Vor 15 Jahren, als sie mit ihrem Kabarett anfingen, da war Deutschland noch ein anderes Land. Da war der Faktor "Arbeit" noch nicht in Rumänien" und der Faktor "Kapital" noch nicht in Liechtenstein. Und früher, so stellten die "Buschmänner aus Münster" fest, vermöbelten noch die Alten die Jungen und nicht umgekehrt.

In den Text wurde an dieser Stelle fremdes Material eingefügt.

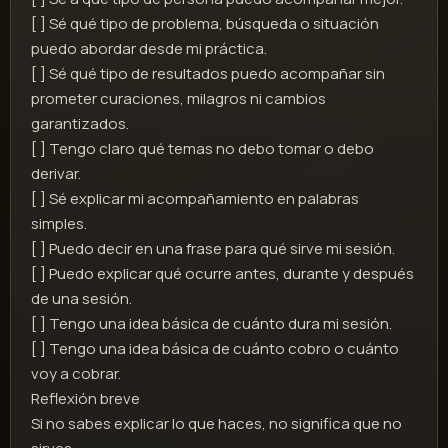
[ ] Sé qué tipo de problema, búsqueda o situación
puedo abordar desde mi práctica.
[ ] Sé qué tipo de resultados puedo acompañar sin
prometer curaciones, milagros ni cambios
garantizados.
[ ] Tengo claro qué temas no debo tomar o debo
derivar.
[ ] Sé explicar mi acompañamiento en palabras
simples.
[ ] Puedo decir en una frase para qué sirve mi sesión.
[ ] Puedo explicar qué ocurre antes, durante y después
de una sesión.
[ ] Tengo una idea básica de cuánto dura mi sesión.
[ ] Tengo una idea básica de cuánto cobro o cuánto
voy a cobrar.
Reflexión breve
Si no sabes explicar lo que haces, no significa que no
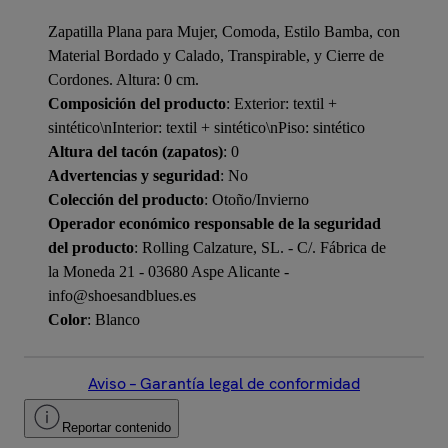
Zapatilla Plana para Mujer, Comoda, Estilo Bamba, con
Material Bordado y Calado, Transpirable, y Cierre de
Cordones. Altura: 0 cm.
Composición del producto
: Exterior: textil +
sintético\nInterior: textil + sintético\nPiso: sintético
Altura del tacón (zapatos)
: 0
Advertencias y seguridad
: No
Colección del producto
: Otoño/Invierno
Operador económico responsable de la seguridad
del producto
: Rolling Calzature, SL. - C/. Fábrica de
la Moneda 21 - 03680 Aspe Alicante -
info@shoesandblues.es
Color
: Blanco
Aviso – Garantía legal de conformidad
Reportar contenido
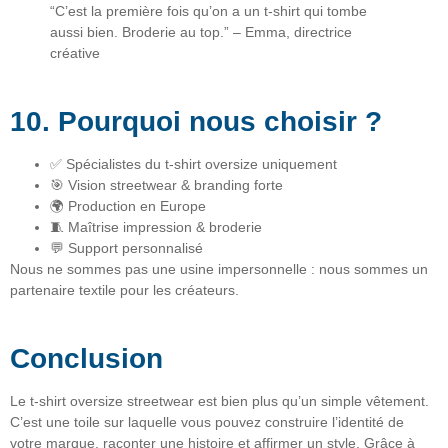
“C’est la première fois qu’on a un t-shirt qui tombe
aussi bien. Broderie au top.” – Emma, directrice
créative
10. Pourquoi nous choisir ?
✅ Spécialistes du
t-shirt oversize uniquement
🎯 Vision
streetwear & branding forte
🌍 Production
en Europe
🧵 Maîtrise impression & broderie
💬 Support personnalisé
Nous ne sommes pas une usine impersonnelle : nous sommes un
partenaire textile pour les créateurs
.
Conclusion
Le
t-shirt oversize streetwear
est bien plus qu’un simple vêtement.
C’est une toile sur laquelle vous pouvez construire l’identité de
votre marque, raconter une histoire et affirmer un style. Grâce à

Die Buschtrommler können aber nicht nur erzählen, sie haben auch die anderen Facetten des Genres (Tanzen, Schauspiel) drauf. "Ein Euro ist doch viel zu viel", vermitteln sie tanzend und fordern die "Ein-Euro-Rente", denn: "Buchlohnland ist abgebrannt".

Schonungslos legen die Trommler in die Wunden dieses Landes. Auf die Spitze getrieben und damit aber enttarnt das Verhalten von zwei Wirtschaftsbossen, die sich nach Jahren wieder treffen und ihre Bosheiten gegenüber den jeweiligen Belegschaften vergleichen. "Du stellst noch ein? Bist wohl eine soziale Hängematte. Wir betrachten Mitarbeiter nur noch als wandelnde Standortnachteile."

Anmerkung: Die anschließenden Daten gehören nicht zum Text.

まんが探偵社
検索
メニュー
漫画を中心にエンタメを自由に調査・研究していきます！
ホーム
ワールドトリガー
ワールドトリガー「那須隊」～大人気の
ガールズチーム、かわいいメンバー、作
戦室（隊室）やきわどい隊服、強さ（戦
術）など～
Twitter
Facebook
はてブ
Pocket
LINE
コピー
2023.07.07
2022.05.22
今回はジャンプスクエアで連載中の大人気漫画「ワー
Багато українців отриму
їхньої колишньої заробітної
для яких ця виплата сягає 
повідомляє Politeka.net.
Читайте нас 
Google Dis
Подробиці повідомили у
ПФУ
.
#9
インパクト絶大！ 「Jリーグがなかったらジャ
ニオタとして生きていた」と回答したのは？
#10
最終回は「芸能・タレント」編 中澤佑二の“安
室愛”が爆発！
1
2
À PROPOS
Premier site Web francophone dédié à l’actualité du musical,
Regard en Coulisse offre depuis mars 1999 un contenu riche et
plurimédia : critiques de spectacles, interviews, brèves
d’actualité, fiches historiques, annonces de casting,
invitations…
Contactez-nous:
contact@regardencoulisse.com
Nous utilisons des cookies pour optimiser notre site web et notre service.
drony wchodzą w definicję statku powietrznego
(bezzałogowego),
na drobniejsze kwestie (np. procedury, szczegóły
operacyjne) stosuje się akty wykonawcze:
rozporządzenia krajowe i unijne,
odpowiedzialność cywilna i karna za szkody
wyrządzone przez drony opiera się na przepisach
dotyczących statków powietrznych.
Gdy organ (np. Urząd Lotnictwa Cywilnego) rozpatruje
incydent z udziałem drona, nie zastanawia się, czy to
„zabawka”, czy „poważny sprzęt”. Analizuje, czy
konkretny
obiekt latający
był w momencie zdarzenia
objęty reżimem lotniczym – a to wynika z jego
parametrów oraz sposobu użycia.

Und dann hat Jörg Fabrizius einen Glanzauftritt. Sein Beruf: Serienmörder. Sein Auftrag von der Kanzlerin persönlich: Den ewigen Nörglern den Garaus machen, sozusagen als "Aufschwungbeauftragter gegen die Nörgelei". A propos Angelika Merkel, die Kanzlerin scheint ihre liebste Reibfläche zu sein. Die "trojanische Stute" wie Ludger Wilhelm sie bezeichnete, sei die späte Rache Erich Honeckers. Diese Kanzlerin falle auf durch ihr "dynamisches Phlegma" bzw. durch ihre "verzagte Entschlossenheit" und Jörg Fabrizius erinnert sie stets an ein Buddelschiff: "Man fragt sich, wie ist sie da rein gekommen?"

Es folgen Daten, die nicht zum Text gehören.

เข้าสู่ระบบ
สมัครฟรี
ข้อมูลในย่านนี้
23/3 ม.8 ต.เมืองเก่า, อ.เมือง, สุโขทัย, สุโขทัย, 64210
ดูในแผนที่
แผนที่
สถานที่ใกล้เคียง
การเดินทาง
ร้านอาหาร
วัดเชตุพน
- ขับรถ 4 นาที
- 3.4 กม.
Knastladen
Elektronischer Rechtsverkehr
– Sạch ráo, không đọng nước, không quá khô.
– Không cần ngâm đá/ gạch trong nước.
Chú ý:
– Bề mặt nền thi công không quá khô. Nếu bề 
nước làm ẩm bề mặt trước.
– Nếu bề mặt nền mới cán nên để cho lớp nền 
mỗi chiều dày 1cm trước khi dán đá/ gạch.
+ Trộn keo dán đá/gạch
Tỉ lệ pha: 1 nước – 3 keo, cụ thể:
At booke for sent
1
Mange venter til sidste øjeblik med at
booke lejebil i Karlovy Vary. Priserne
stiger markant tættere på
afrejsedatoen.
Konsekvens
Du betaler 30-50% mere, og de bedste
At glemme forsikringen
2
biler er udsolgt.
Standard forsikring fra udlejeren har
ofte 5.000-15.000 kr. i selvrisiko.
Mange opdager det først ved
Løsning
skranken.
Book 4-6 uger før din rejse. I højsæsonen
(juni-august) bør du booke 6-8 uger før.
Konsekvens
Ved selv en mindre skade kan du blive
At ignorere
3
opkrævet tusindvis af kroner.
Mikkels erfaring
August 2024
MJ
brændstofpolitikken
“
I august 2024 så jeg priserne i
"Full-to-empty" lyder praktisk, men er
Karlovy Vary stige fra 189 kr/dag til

Ach es gibt so viel zu entlarven in dieser Zeit und die Buschtrommler lüften mit Ironie und Sarkasmus den Vorhang. War auch hin und wieder etwas überflüssiger Klamauk dabei (Biernummer, Don Benedetto) dabei, die Buschtrommel begeisterte die Zuschauer - Lacher und Beifall zwischendurch bezeugten es, so war es doch insgesamt ein schöner Abend. Gut getrommelt, Buschtrommel!